In the document, the Pentagon explains that many of the SRA investigators “potentially know as much case details and case history ... as the assigned case attorneys for both the prosecution and the defense.”
“SRA employees have helped gather evidence and intelligence from all over the world.” And they “have been present for hundreds of interviews with potential witnesses.” They “shall identify additional prosecution and defense witness.”
The Office of Military Commissions awarded its first contract to SRA in 2007, according to records and a former contractor. That first contract was initially narrow in scope, one former contractor said. But it quickly exploded.
“It started out at like six or eight people. And within the first year it was up to 18 ... because of the defense counsel. That’s where the vast majority of the steady growth came from,” the former contractor said, requesting anonymity to discuss the sensitive arrangement.

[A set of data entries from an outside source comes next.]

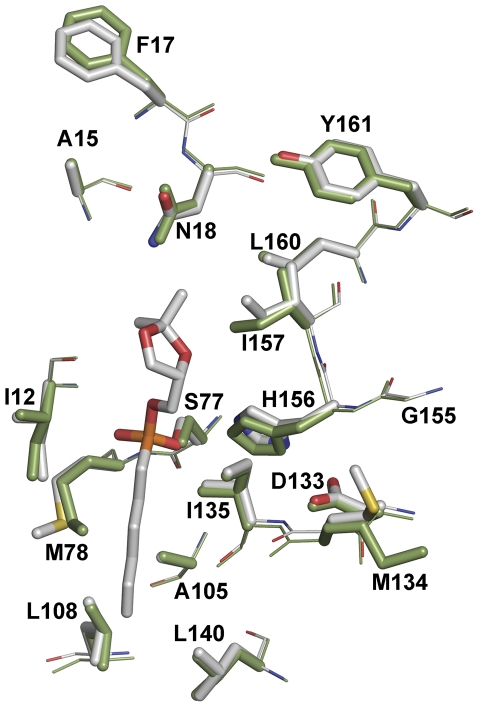
Active site in transition state bound and free form.Structural overlap of active site of the free wild type lipase and in complex with covalently attached transition state analog (chain A of PDB id: 1I6W and 1R4Z). Transition state analog is O-[(R)-1,2-O-isopropylidene-sn-glycerol]6-hexenyl phosphonate [34]. Free enzyme is shown in green while complex is shown in elemental color. Side chains are shown as sticks while backbone as lines. Stereo figure is shown in Fig. S6.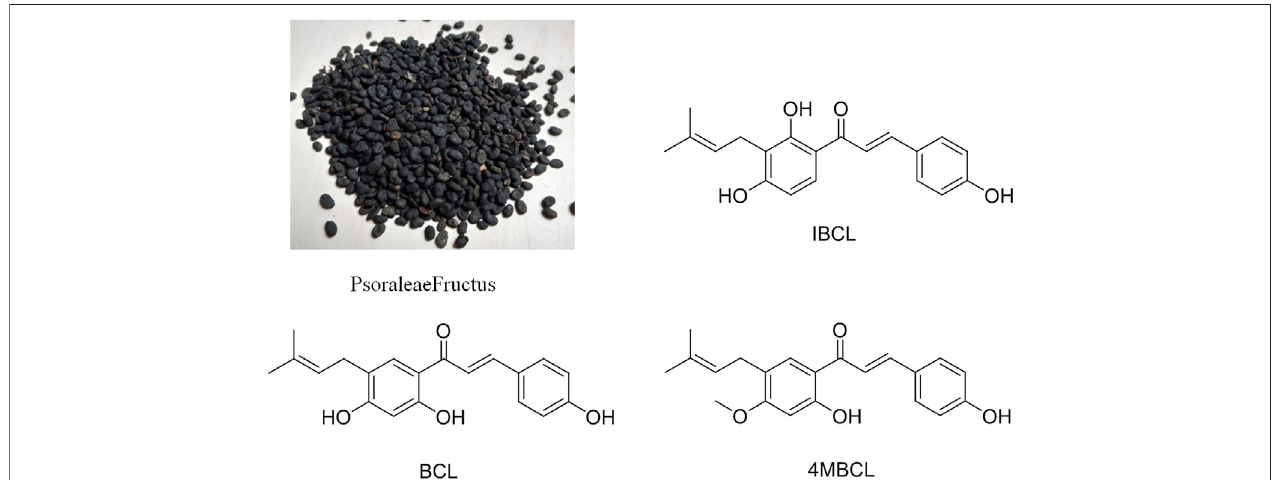
FIGURE 1 | Photograph of Psoraleae Fructus and structures of IBCL, BCL, and 4MBCL.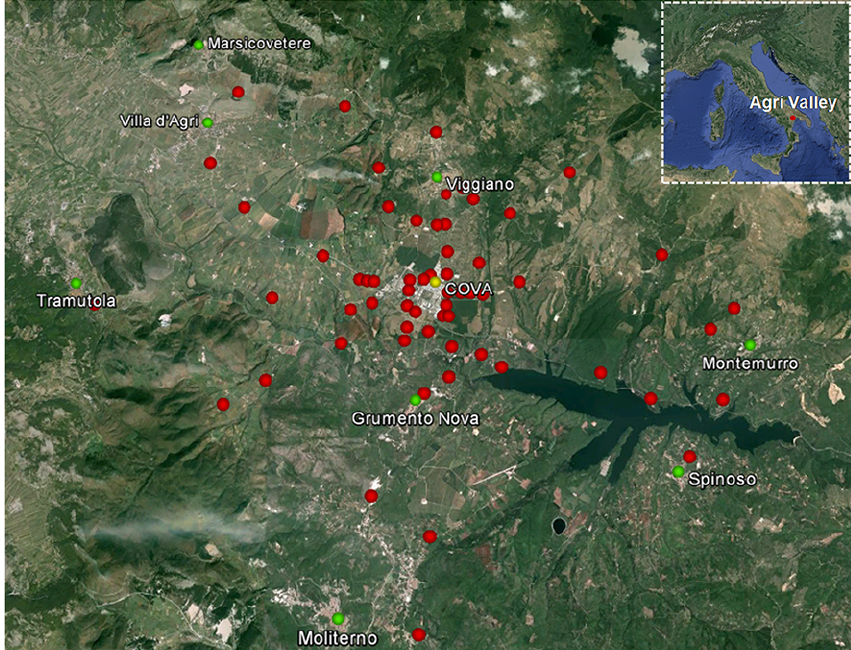
Figure 1. Location of the biomonitoring stations (red placemarks). The image also reports the location of the Centro Olio Val d’Agri (COVA) plant (yellow placemark) and of the main towns (green placemarks). Aerial photography to courtesy of Google Earth (http://earth.google.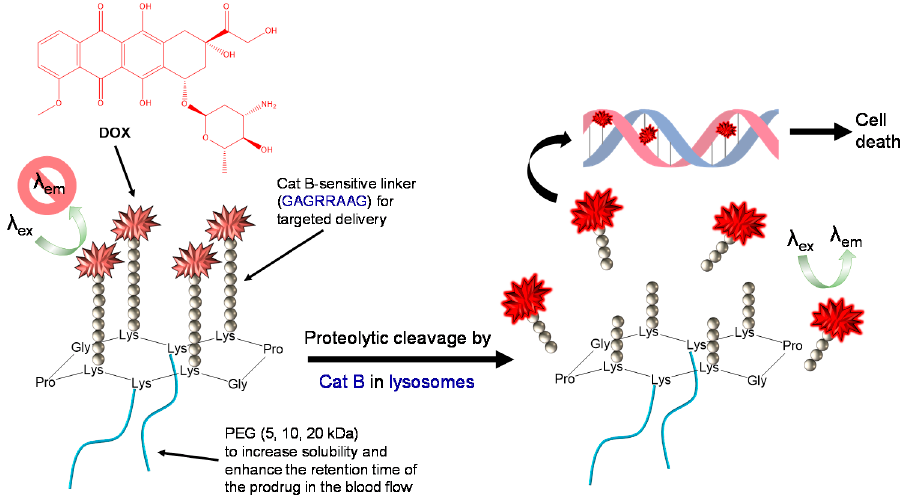
Figure 1. Schematic representation of a cyclopeptidic chemotherapeutic prodrug (cPCP) and its action.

It is unclear how SRA maintains a clear separation between defense and prosecution staff when it provides staff to both teams. Another former contractor with SRA says that personnel who worked for the defense or prosecution teams were strictly walled off from the opposite side.
“There’s no cross pollination between the two,” said Gary Edgington, a former SRA contract investigator with the Military Commissions. “We did not interact at all because of the rules of due process.”
But Nevin, the lawyer, says there’s a glaring conflict that can’t be resolved if both teams come from the same company. “The fundamental problem is that you’re having defense teams formed by an entity that you don’t control. ... If nothing else, if you had the people coming to you from completely separate sources, you might have a higher degree of confidence that there wasn’t any overlap there.”
(This story has been corrected to reflect that Gary Ross's rank is commander, not lieutenant commander.)